J'en étais un enseignant, et je peux vous le dire, chez une majorité d'entre nous, le français n'était que passable. Dans certains cas... "pitoyable". Et ce qui est pire,c'était le cas de plusieurs professeurs de français: certains se vantaient presque de ne jamais lire un livre.
Alors commençons la réforme par là, la formation des maîtres, mais sans négliger une réforme s'appliquant aux élèves.
Je pense malheureusement que l'enseignement du français est un combat perdu. Il faudrait commencer par "policer" les ondes--radio,télévision--. Plus personne ne sait parler aujourd'hui. Même à Radio-Canada la langue laisse à désirer. Je ne parle pas seulement des "séries télévisées" ou des "télé-romans" (français pourri), mais également des émissions d'information.
D'autre part,il faudrait assainir le climat des écoles. Je parle de la discipline en général, et surtout de la discipline en classe. L'enseignant-e ne reçoit plus l'aide de la direction quand il s'agit d'exclure les "gros cas" de la classe. Et les directions se font "tomber dessus" par les parents d'élèves, lorsqu'ils prennent des mesures disciplinaires exceptionnelles--l'exclusion d'un élève pour deux ou trois jours, par exemple. Pour une majorité de parents que l'on met au courant de la mauvaise conduite de leur enfant, la réponse sera: "S'ta pas si grave que ça... tabouère!".

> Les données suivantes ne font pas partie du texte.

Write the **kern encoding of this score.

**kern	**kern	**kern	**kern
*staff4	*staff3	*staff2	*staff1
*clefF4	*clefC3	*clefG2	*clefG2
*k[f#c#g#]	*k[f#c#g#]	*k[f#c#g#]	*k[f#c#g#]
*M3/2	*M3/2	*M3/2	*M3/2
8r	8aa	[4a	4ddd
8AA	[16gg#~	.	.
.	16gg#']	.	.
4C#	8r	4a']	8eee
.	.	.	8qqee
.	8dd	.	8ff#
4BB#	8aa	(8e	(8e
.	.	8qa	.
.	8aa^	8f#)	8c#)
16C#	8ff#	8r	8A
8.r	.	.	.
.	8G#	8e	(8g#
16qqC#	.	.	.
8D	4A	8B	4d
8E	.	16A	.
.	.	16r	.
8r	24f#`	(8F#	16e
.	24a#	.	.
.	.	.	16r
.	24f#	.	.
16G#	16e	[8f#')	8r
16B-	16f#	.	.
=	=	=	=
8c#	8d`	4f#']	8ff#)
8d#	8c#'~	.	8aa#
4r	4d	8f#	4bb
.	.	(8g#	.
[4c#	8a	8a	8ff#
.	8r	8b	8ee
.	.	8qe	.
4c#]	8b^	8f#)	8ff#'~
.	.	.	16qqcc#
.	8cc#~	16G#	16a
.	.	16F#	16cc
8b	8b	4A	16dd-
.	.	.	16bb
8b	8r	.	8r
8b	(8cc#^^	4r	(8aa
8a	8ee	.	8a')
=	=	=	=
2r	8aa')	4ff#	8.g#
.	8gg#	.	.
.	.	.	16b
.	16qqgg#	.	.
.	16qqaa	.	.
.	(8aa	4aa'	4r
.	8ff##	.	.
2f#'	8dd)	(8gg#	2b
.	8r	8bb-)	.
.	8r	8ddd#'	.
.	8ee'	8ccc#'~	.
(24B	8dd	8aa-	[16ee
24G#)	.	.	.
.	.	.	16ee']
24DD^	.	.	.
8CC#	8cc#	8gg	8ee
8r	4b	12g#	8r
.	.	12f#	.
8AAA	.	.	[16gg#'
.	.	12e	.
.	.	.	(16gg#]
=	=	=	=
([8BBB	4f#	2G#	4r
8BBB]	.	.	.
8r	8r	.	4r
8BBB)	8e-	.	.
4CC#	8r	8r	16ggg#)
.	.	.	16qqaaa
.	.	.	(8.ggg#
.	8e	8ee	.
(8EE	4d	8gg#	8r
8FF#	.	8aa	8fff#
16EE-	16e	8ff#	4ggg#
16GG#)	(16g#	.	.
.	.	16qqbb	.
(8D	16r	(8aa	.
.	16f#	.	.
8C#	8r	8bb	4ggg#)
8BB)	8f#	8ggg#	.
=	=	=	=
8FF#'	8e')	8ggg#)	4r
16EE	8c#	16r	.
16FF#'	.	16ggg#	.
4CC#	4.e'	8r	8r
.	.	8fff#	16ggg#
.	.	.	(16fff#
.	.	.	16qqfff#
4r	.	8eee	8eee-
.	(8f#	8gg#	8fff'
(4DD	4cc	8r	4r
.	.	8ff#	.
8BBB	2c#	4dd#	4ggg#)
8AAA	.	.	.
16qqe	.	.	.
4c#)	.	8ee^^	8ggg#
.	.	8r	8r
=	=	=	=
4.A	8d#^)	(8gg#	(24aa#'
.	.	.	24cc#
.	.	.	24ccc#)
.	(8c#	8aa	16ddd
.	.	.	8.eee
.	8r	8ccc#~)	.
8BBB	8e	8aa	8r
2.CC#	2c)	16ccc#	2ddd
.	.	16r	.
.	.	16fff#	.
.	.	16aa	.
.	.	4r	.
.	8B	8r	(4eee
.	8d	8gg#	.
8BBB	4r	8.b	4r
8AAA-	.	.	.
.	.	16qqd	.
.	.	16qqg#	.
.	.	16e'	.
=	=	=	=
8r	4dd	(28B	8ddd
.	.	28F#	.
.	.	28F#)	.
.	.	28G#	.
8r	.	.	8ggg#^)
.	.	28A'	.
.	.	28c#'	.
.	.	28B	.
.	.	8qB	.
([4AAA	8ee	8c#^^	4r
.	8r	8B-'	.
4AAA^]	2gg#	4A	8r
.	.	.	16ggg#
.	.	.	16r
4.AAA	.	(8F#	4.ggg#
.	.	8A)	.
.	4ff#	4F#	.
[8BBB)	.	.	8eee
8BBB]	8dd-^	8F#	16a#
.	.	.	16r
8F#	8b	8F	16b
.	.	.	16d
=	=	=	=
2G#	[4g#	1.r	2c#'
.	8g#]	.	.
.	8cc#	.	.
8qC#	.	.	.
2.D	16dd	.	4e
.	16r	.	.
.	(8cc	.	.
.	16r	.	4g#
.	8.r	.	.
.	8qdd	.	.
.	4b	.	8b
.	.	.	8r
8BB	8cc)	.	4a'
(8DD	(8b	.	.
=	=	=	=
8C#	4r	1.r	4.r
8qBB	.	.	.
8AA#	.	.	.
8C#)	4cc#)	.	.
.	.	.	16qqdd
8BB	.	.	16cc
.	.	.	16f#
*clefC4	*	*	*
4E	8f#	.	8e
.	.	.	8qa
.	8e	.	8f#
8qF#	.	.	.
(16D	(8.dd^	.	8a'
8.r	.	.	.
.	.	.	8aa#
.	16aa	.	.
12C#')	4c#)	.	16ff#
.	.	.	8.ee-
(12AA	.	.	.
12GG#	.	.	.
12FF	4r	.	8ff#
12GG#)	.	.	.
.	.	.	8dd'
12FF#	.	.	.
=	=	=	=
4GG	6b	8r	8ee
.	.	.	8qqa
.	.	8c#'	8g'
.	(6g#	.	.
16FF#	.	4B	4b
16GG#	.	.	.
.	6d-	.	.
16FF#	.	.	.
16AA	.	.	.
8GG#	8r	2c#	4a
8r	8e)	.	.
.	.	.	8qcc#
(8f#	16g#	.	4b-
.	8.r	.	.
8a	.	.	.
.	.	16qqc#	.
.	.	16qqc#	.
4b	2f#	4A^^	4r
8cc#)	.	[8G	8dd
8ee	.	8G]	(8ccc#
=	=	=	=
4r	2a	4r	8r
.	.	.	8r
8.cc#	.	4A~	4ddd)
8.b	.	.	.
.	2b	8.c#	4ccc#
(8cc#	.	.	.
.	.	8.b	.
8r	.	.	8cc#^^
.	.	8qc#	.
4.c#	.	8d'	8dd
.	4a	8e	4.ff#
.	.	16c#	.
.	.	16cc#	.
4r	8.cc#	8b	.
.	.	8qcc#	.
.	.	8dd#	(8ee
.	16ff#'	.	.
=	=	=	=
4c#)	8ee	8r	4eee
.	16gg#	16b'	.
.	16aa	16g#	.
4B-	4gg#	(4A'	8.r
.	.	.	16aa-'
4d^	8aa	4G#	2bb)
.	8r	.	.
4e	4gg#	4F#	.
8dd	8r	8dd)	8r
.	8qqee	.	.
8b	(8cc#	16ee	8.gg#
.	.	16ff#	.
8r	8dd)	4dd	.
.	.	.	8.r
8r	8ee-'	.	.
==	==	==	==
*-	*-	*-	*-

Alors, que voulez-vous, comme dirait Jean Chrétien (ou mieux,Paul Éluard)... même avec une multitude de professeurs parlant et écrivant un excellent français, enseigner cette belle langue est presque une mission impossible au Québec.
Ah! Ce n'est pas demain que nous l'aurons "notre État français" dirait, en 2008, Lionel Groulx.